§ Exercise prompt
List every line in the rows below that contains the word "creamos".

§ Entries shown
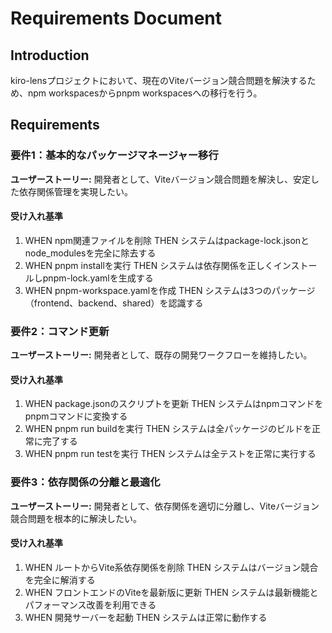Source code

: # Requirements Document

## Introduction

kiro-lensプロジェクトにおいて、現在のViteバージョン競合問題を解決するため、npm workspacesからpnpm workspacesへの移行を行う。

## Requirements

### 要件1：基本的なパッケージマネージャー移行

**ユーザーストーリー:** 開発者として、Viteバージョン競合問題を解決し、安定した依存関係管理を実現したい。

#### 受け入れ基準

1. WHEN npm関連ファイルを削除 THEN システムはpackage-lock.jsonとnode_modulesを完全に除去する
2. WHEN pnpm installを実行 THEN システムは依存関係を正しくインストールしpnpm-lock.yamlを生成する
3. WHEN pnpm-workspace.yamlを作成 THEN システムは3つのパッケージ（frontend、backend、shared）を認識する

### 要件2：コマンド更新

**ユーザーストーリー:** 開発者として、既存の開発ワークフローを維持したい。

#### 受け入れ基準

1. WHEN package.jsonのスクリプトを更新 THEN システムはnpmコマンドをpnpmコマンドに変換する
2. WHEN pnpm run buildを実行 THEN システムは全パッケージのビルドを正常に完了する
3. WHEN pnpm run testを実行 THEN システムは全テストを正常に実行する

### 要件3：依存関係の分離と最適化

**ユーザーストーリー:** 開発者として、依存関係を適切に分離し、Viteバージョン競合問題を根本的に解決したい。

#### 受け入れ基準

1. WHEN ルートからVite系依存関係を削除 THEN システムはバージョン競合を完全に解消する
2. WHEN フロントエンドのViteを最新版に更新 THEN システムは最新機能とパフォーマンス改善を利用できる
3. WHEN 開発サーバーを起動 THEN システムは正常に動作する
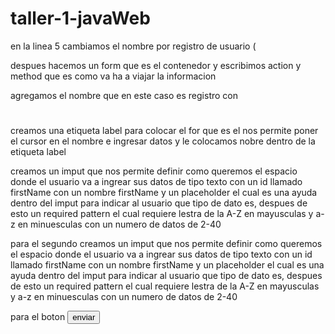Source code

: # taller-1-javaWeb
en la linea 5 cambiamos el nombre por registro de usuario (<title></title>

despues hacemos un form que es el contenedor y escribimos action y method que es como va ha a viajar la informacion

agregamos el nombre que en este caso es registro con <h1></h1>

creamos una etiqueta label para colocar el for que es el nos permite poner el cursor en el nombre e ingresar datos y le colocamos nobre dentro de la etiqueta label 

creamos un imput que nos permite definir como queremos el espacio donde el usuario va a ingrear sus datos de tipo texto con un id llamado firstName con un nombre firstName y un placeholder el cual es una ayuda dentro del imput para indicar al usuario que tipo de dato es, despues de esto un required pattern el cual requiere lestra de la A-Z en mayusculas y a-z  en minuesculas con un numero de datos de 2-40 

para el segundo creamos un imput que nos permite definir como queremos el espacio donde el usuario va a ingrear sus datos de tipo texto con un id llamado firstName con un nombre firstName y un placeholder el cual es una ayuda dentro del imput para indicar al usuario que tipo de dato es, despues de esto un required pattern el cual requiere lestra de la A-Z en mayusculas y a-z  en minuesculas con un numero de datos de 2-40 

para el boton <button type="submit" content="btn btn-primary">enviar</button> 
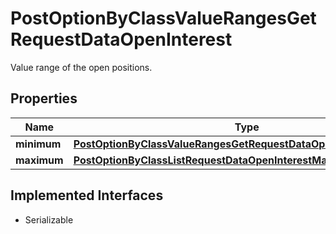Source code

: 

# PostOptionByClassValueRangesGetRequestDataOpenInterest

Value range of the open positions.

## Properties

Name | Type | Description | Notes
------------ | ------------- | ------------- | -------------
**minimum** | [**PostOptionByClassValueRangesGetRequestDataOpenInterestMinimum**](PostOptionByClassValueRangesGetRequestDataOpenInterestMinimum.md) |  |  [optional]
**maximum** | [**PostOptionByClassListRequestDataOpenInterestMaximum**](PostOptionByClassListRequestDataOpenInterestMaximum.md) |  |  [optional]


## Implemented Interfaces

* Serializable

§ Written reply
creamos una etiqueta label para colocar el for que es el nos permite poner el cursor en el nombre e ingresar datos y le colocamos nobre dentro de la etiqueta label 
creamos un imput que nos permite definir como queremos el espacio donde el usuario va a ingrear sus datos de tipo texto con un id llamado firstName con un nombre firstName y un placeholder el cual es una ayuda dentro del imput para indicar al usuario que tipo de dato es, despues de esto un required pattern el cual requiere lestra de la A-Z en mayusculas y a-z  en minuesculas con un numero de datos de 2-40 
para el segundo creamos un imput que nos permite definir como queremos el espacio donde el usuario va a ingrear sus datos de tipo texto con un id llamado firstName con un nombre firstName y un placeholder el cual es una ayuda dentro del imput para indicar al usuario que tipo de dato es, despues de esto un required pattern el cual requiere lestra de la A-Z en mayusculas y a-z  en minuesculas con un numero de datos de 2-40 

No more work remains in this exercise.